Inter-L2 bridges are more reliable and cheaper than competitors from L1s, Ryan Berckmans says
Bridges between different Ethereum-based L2 scalers have already established themselves as less risky and more gas-optimized systems compared to cross-L1 bridges. In future, their supremacy is set to become even more obvious, Berckmans opined in his thread yesterday on X.
For instance, once the underlying L1 hard forks, both L2s on its top and their bridges are automatically migrated. Meanwhile, a bridge between two L1s need manual migration initiated. When a paternal L1 reorganizes, all of its L2s follow; there's no need for any additional action.

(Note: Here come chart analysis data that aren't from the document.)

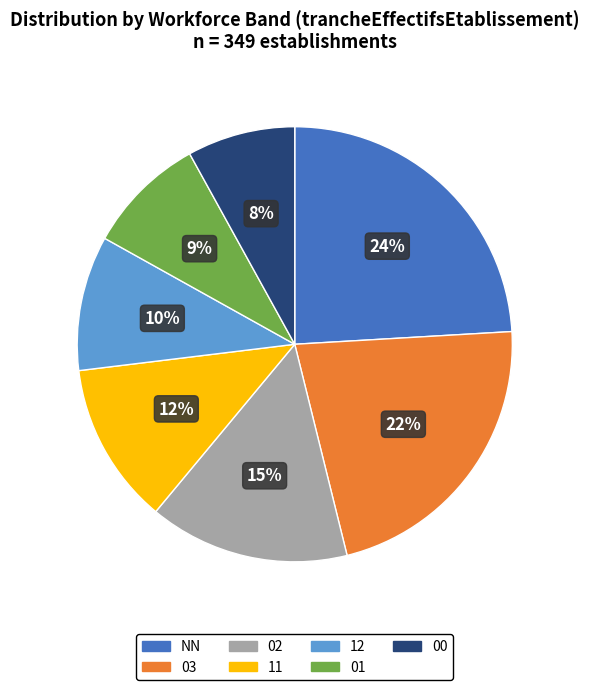

What is the ratio of the value at 11 to the value at 12?

1.2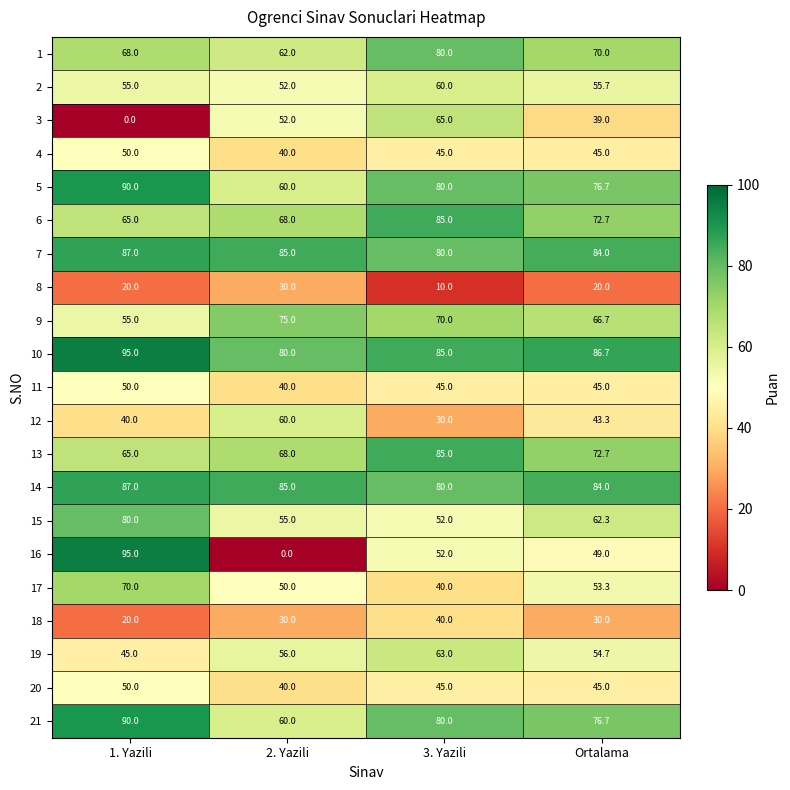

What is the difference between the maximum and minimum values in the 21 series?

30.0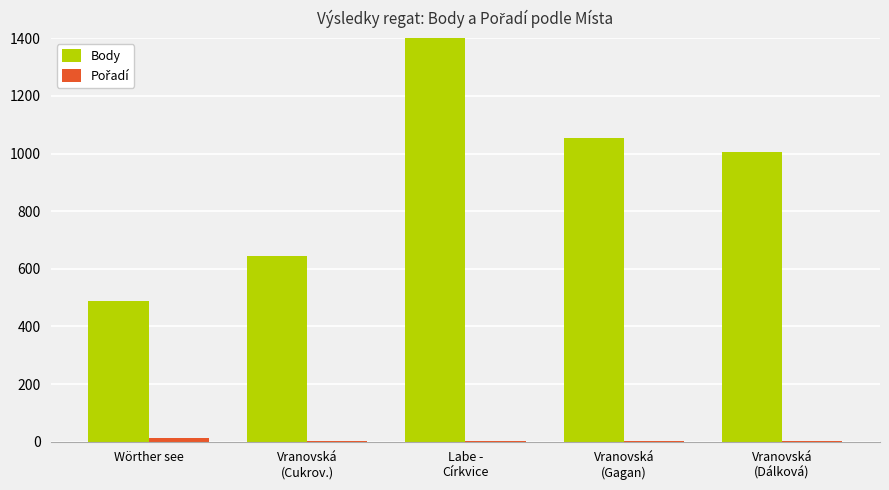

At which category is the sum across all series the highest?

Labe -
Církvice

Also, systems of interconnected L2 protocols can be more gas efficient compared to bridges from previous generations thanks to the integration of zero-knowledge proofs (ZKPs):
A third benefit is that inter-L2 bridges can have their messages bundled into the same aggregated verification that powers the L2s themselves. For example, bridging activity can be included in the same zk proof used to settle a zk L2's internal activity at no additional L1 gas cost.
Cross-L1 bridges can be considered immutable only if we assume that both start and target L1 blockchains will never undergo hardforks.
Berckmans mentioned Hop Protocol, Across, Connext and Socket apps among the pioneering cross-L2 decentralized bridges.
Arbitrum strengthens its dominance in L2 scene with Stylus launched
However, the teams of L2 bridges have a lot of work to do, Berckmans concluded. In future, they will be of paramount importance for the global value transfer system:
In short, inter-L2 bridges are guaranteed to be more reliable and cheaper than cross-L1 bridges. That's why the Ethereum Trade Network will be the primary vehicle for the multichain network economy.
As of today, 90% of Ethereum's L2s ecosystem is controlled by two blockchains, i.e., Arbitrum One (ARB) and Optimism (OP). As covered by U.Today previously, Arbitrum introduced Stylus, an instrument for programmers working in non-EVM languages.
With Stylus, developers can run smart contracts and tokens written in WASM languages (C, C++ and Rust) in EVM-compatible blockchains without limitations.